IF you're sick of the childcare drop-off and rushing to the office with vomit on your shirt, prepare to hate the "Latte Papas".
Or move to Sweden: the world's best place to be a dad.
In a week in which the Turnbull government has made complicated deals on childcare and welfare reforms, a 60 Minutes story showcasing the Swedish government-funded paid parental leave scheme will leave Australian families green with envy.
Under the scheme, parents - mums and dads - are encouraged to take up to 90 weeks paid parental leave.
For 78 weeks of that, they are paid at 80 per cent of their salary. Then, it reverts to the minimum wage. And they can use it at any time until their child turns eight.
They can split the leave however they like, but to encourage fathers to take it, three months of it is offered to men on a "use it or lose it" basis.
That's resulted in the rise and rise of the "Latte Papas": the stay-at-home dads who are embracing the scheme at a rate of 90 percent, reporter Peter Stefanovic discovers.
The Swedish experience, where pram-pushing dads are the norm rather than the exception, is in stark contrast to Australia, where the primary carer is given 18 weeks parental leave at the minimum wage. For dads, it's two weeks.
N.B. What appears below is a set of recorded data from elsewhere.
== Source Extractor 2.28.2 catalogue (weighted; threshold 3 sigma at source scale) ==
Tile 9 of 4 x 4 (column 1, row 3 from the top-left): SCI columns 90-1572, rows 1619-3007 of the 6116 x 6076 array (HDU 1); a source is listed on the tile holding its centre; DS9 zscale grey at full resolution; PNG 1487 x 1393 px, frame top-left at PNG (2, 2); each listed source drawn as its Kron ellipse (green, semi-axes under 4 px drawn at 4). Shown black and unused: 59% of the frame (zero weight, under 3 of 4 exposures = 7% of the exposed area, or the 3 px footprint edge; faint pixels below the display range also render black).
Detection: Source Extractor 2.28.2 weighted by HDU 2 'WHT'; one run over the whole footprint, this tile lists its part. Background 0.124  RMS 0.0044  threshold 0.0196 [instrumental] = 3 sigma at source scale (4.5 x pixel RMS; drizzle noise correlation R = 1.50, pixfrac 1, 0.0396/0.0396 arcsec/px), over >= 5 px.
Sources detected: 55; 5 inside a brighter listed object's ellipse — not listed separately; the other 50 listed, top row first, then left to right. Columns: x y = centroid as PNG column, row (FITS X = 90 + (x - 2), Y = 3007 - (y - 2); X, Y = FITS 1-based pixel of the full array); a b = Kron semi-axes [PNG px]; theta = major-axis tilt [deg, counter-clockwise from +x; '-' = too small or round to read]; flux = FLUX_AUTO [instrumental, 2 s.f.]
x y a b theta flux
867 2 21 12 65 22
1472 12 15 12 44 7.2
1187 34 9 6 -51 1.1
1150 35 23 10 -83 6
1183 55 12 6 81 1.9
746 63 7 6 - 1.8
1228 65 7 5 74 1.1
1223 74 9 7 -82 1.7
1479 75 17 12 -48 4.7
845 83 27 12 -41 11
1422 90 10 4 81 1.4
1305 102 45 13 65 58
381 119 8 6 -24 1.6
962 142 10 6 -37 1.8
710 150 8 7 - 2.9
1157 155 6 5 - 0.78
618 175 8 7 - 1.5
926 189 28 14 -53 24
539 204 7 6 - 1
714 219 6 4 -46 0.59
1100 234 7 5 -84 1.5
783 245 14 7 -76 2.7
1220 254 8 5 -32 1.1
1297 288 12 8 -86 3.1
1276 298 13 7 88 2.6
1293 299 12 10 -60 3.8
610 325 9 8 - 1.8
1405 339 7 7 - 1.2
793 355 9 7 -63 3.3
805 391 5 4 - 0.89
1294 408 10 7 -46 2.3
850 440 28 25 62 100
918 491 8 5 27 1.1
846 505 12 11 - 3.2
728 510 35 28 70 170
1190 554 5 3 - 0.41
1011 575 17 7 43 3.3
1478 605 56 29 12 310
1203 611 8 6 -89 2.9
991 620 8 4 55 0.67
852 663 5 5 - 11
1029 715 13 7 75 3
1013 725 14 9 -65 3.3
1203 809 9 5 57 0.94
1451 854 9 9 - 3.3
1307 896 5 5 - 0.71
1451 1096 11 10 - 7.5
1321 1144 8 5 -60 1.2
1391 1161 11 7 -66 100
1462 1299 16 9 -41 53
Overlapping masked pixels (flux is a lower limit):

Swedes Erik Hertsius and Jonas Frid aren't smug about their situation, more mystified that it doesn't exist in Australia.
Erik is taking his second round of paid parental leave: six months off work to take care of daughter Gertrude while his wife returns to work, while Jonas is taking a year to raise his daughter.
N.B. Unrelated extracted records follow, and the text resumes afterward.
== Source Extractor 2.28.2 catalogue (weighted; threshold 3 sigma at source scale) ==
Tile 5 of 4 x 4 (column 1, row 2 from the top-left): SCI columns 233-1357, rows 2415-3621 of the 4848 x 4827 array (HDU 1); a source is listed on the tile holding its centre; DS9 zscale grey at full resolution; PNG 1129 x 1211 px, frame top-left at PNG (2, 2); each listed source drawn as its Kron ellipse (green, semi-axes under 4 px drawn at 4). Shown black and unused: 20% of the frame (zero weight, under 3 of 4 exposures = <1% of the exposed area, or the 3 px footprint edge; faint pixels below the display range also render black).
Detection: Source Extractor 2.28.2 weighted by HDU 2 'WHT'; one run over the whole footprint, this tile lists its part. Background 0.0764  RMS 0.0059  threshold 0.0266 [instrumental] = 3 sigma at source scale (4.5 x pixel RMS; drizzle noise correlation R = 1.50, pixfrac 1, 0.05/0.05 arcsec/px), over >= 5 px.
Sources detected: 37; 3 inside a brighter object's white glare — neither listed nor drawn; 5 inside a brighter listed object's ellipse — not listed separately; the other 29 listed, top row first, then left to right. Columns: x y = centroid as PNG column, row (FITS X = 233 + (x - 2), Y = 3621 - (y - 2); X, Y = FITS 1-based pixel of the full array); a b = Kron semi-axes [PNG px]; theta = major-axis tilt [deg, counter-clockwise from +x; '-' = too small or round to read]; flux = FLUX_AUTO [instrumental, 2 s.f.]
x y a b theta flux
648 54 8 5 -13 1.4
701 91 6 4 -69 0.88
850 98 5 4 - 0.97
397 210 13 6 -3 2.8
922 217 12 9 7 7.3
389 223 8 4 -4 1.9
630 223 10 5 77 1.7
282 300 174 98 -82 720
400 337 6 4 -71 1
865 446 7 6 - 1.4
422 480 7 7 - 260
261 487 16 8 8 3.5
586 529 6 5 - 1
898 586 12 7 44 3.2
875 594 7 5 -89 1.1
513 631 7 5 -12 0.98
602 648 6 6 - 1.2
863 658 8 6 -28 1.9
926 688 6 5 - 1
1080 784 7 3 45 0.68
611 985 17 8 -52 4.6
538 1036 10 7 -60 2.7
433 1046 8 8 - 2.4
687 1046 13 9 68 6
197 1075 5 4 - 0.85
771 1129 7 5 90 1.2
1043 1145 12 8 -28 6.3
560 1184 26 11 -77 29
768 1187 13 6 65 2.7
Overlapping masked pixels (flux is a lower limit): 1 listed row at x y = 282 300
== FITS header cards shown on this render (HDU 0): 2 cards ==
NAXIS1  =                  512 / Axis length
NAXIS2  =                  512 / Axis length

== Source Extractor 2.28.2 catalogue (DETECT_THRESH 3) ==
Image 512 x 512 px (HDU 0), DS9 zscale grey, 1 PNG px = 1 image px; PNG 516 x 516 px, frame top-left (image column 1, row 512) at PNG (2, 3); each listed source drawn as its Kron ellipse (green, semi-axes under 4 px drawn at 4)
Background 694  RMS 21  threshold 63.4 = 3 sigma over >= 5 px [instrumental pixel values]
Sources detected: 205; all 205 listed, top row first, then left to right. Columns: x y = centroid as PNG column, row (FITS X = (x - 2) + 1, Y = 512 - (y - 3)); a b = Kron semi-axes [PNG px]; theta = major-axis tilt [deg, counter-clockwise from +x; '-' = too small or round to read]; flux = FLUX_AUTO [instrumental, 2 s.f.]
Erik cheerfully agrees the government has dangled an attractive carrot to make stay-at-home dads the norm. "It has changed the culture," he says.
Fellow Latte Papa Jonas (who admits he doesn't actually usually drink coffee as a rule) reacts with surprise when he discovers the Australian entitlements.
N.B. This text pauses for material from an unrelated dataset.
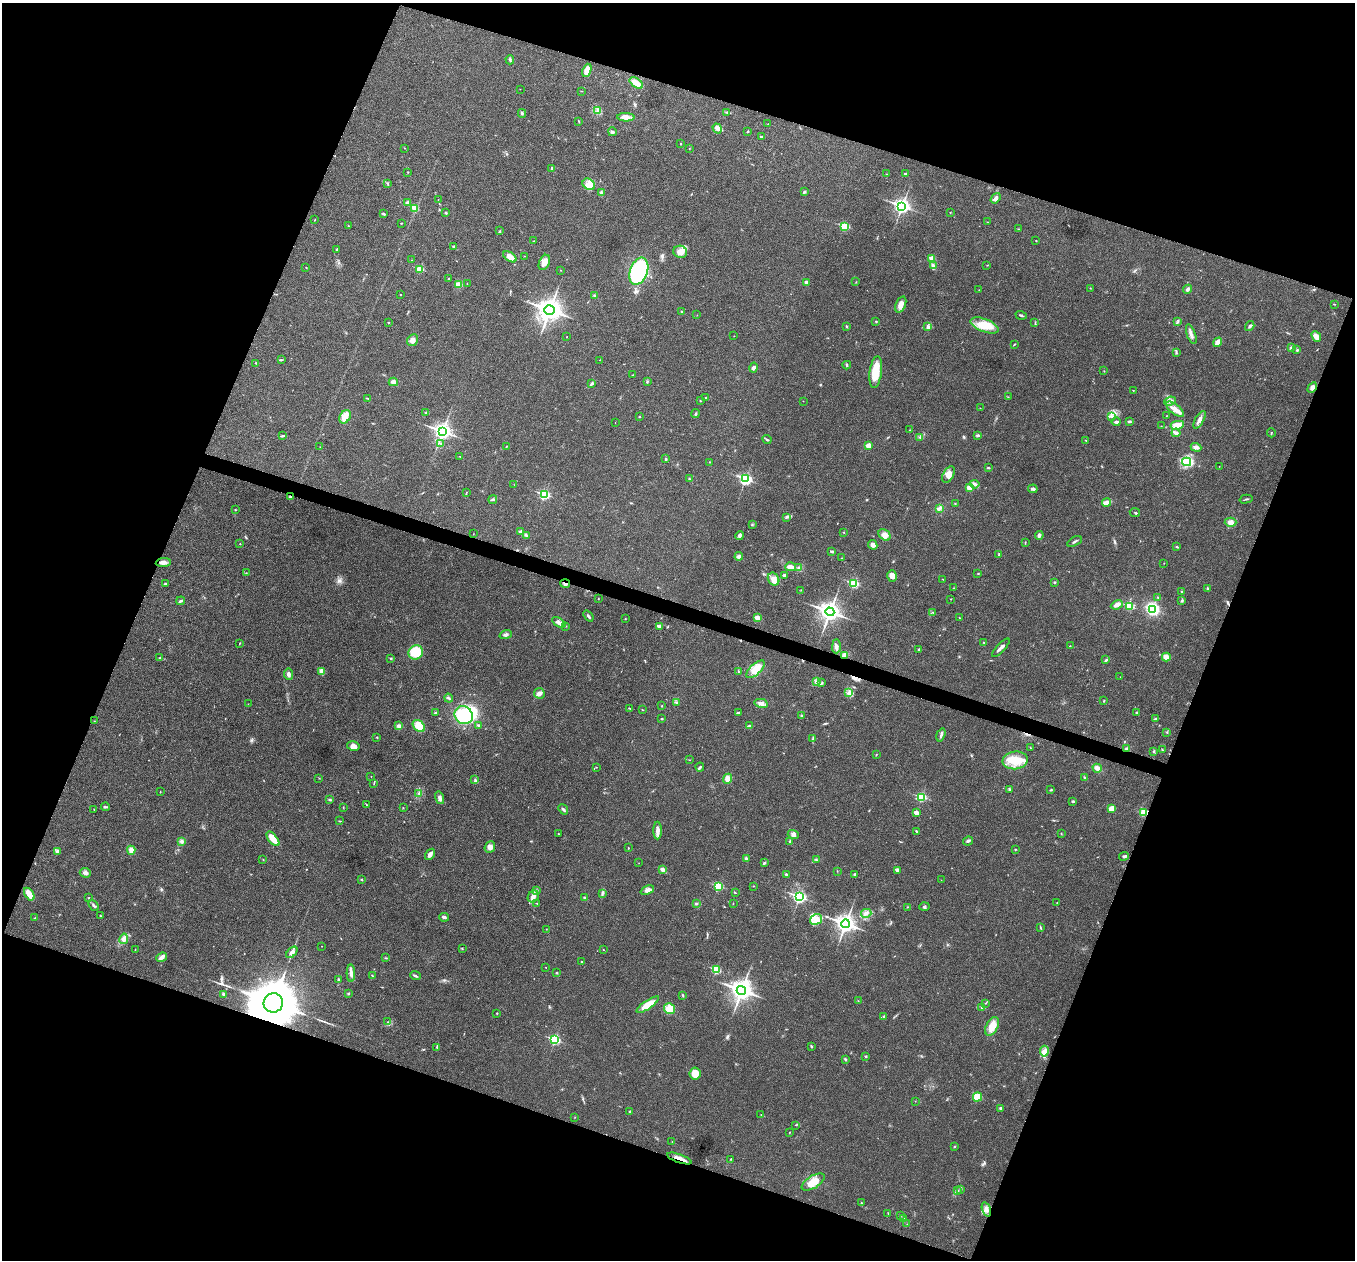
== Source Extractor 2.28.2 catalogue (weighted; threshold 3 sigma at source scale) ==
Both plan to have more children, they say, because "the system helps you" - right down to government-run childcare for all at the price of $50 a week when parents do return to work.
Aussie Dad Luke Grindal, who lives in Sweden with wife Hanna, tells Stefanovic the fact Australians could spend in one day what Swedes spend in a month on childcare "puts stress where it's not needed".
Critics, point to the fact Sweden has one of the highest tax rates in the world, and ask what's in it for those without children, but the Latte Papas seem untroubled.
It might seem a system Australia could only dream about, but Professor Marian Baird tells Stefanovic it's not impossible.
Australians pay more than enough tax to have a similar system, she says "but our system needs overhauling".
"We have to decide we want to support parents at work, integrate childcare and parental leave policy," she says, outlining a shift in thinking which on the surface seems so very simple, it's almost ... child's play.